— 元の文書 —
研究成果を発表した鹿大COCセンターの報告会
2014年度に始まった鹿児島大学COC事業「火山と島嶼を有する鹿児島の地域再生プログラム」に関する教育研究成果報告会が13日、与論町中央公民館であった。同大学の教授らが水産や畜産、医療など各分野での研究成果を発表。同島の課題解決や地域活性化に向けた商品開発などの方策をアドバイスした。
同プログラムは文部科学省の「地(知)の拠点整備事業」の一環。同町は県内の課題を持つモデル地域の一つに選定されており、同事業では▽地域課題の解決▽教育カリキュラムを構築した人材養成▽生涯学習の場を充実し、養成した人材による持続的な地域再生・活性化―を目指すとしている。
報告会では各分野の7人が成果を発表した。医歯学総合研究科の大脇哲洋教授は、医学部、保健学科、歯学部の1年生による多職種の現地実習・調査を報告。急性期医療の提供が主な役割の大学病院では、一般的な症例を診療する機会が少なく、「現場の一線で診療実態を見ることは学生にとってとても重要」と強調。
また地方では言語や生活環境、文化などの違いがあることから、「学生にとって、地域の人全てが先生。学生の地域性志向が醸成されれば、医師確保にもつながる。医療者育成に向け、学び環境を一緒に構築しよう」と呼びかけた。
水産学部の塩﨑一弘准教授は、同町で栽培されている柑橘類の可能性について発表。与論産ミカンにはがん細胞の増殖を抑制する働きがあるほか、漁業養殖におけるバクテリア感染を抑える結果の報告例があり、「養殖魚の飼料添加物として活用できる可能性もあるのでは」と述べた。
共同獣医学部の宮本篤教授は、調査した同島の飲料水について、「ミネラル成分が多い一方で、塩素や硫酸値も高い。海水の流入やし尿を含む下水排水の混入が考えられる」と指摘。同島の農業生産額の約半数を支える畜産では、し尿による汚染も危ぐされている持論を展開し、「今後も厳格な管理をすることが、豊かな与論町づくりにつながる」とエールを送った。
水産学部教授で同大学かごしまCOCセンターの木村郁夫センター長は、「与論島水産物の高付加価値流通のための教育研究」をテーマに報告した。奄美近海で捕獲される魚種について、研究結果を基に導き出した、鮮度コントロール方法を紹介。処理管理ができる水産物については無償で商標使用を許可し、水産業活性化に貢献する考えも示した。

— 取り組む作業 —
**A.** 鹿大COCセンターの報告会の記事に照らして、次の三つの記述が合っているかをそれぞれ「はい」か「いいえ」で答え、根拠となる記事の語句をそのまま引用せよ。(i) 報告会は与論町中央公民館で開かれた。(ii) 報告会で成果を発表したのは5人だった。(iii) 宮本篤教授は水産学部の教授である。
**B.** 鹿大COCセンターの報告会の記事で、木村郁夫センター長は処理管理ができる水産物について何を許可する考えを示したか。

— 提供資料 —

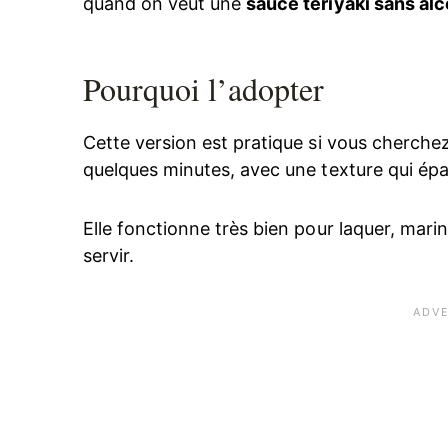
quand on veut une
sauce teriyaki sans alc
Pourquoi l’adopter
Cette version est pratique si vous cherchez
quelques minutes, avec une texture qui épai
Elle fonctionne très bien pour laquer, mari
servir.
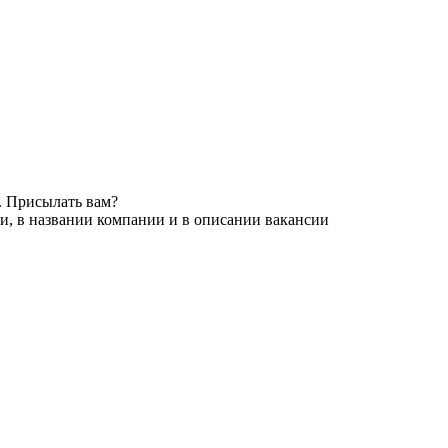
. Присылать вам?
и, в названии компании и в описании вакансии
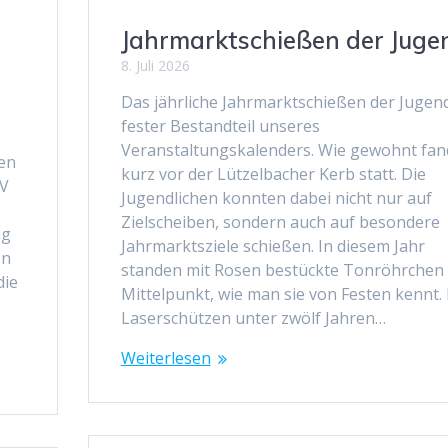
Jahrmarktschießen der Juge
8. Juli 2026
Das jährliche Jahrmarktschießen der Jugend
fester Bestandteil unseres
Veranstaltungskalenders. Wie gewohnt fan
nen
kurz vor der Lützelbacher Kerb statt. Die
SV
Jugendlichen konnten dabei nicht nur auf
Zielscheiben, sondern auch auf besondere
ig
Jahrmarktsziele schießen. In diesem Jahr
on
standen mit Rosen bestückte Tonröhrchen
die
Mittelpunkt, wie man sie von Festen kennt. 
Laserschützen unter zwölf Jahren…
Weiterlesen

* * *

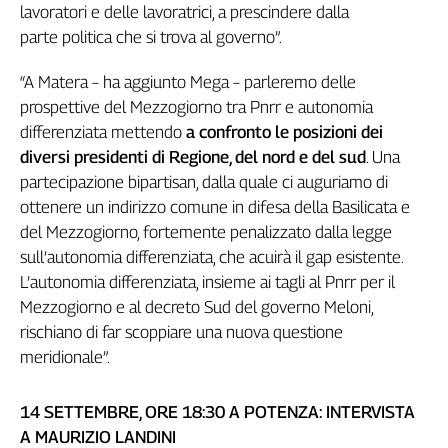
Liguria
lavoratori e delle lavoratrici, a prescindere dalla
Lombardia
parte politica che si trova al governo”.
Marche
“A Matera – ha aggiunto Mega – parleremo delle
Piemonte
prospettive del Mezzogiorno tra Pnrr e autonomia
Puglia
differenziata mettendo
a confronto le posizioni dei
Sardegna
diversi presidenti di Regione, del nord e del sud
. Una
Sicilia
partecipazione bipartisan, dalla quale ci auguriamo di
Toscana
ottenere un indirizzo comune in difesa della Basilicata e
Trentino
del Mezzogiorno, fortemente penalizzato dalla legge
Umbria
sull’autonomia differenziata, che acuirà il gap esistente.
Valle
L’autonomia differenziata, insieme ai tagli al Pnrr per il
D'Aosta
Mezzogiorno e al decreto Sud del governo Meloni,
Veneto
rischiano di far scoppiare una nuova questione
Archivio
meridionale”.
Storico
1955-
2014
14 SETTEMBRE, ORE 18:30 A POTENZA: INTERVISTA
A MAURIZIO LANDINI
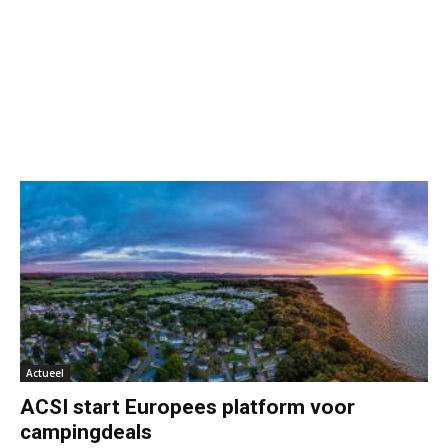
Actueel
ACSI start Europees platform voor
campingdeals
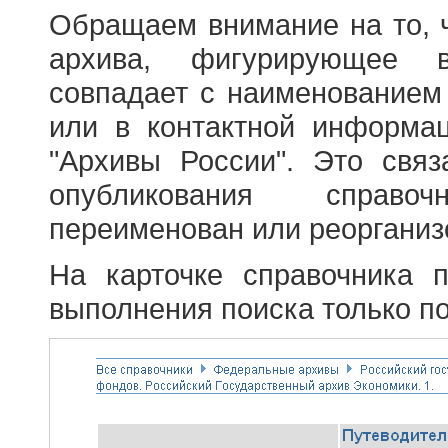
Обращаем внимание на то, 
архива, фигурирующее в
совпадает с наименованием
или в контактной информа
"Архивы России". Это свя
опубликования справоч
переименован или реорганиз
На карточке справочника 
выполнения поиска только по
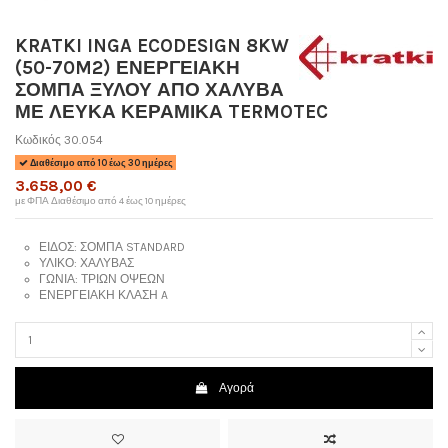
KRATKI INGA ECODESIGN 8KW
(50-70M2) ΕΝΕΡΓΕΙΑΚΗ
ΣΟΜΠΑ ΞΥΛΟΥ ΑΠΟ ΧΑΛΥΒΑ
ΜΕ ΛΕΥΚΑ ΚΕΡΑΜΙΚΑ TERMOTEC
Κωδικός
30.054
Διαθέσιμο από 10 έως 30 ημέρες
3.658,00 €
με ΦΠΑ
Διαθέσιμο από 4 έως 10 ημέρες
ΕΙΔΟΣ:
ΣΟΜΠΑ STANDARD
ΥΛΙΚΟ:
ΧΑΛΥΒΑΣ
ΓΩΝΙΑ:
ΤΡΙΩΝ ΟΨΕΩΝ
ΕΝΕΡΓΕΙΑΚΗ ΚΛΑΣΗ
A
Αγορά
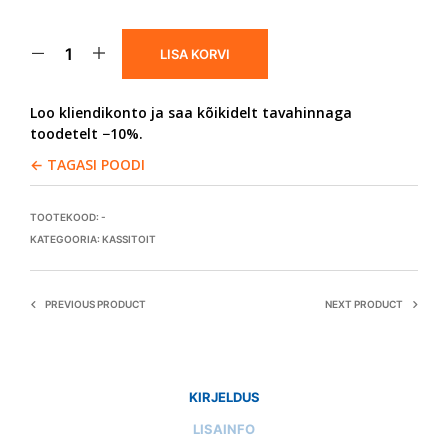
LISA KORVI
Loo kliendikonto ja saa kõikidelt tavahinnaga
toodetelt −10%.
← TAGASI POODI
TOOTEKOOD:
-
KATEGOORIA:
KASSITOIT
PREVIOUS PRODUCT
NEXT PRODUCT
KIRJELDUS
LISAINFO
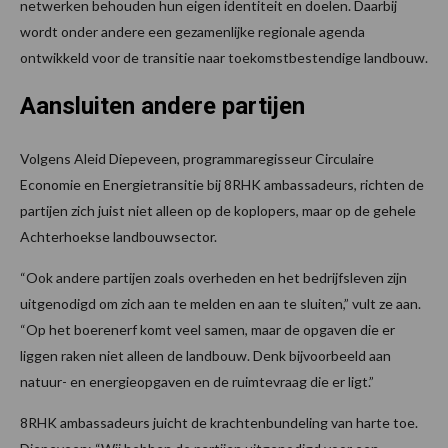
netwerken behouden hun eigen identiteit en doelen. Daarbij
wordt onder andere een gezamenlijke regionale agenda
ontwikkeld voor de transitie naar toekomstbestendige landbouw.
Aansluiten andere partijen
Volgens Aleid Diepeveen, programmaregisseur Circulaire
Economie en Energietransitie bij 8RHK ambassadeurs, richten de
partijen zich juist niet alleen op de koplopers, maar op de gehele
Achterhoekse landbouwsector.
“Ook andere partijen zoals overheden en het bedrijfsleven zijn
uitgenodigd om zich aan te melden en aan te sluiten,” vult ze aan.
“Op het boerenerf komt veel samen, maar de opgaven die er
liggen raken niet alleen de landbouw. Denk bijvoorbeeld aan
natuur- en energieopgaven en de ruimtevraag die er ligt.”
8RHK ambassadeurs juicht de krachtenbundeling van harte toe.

==

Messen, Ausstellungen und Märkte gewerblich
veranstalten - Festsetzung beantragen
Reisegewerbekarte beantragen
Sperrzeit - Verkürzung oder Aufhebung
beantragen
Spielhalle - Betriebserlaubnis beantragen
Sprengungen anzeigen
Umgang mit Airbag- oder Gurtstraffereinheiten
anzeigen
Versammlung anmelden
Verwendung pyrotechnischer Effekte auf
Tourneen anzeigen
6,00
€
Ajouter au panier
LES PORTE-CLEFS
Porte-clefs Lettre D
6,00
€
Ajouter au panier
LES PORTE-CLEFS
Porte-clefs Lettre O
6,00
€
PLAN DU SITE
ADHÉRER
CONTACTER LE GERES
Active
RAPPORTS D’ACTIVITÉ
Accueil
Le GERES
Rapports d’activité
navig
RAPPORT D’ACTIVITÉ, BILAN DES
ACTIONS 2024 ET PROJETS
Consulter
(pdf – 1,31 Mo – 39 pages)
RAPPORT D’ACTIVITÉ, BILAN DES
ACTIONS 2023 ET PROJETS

— 順番どおりの出力 —
**A.**
(i) はい。「与論町中央公民館であった」
(ii) いいえ。「報告会では各分野の7人が成果を発表した」
(iii) いいえ。「共同獣医学部の宮本篤教授は」

**B.** 無償で商標使用を許可する考えを示した。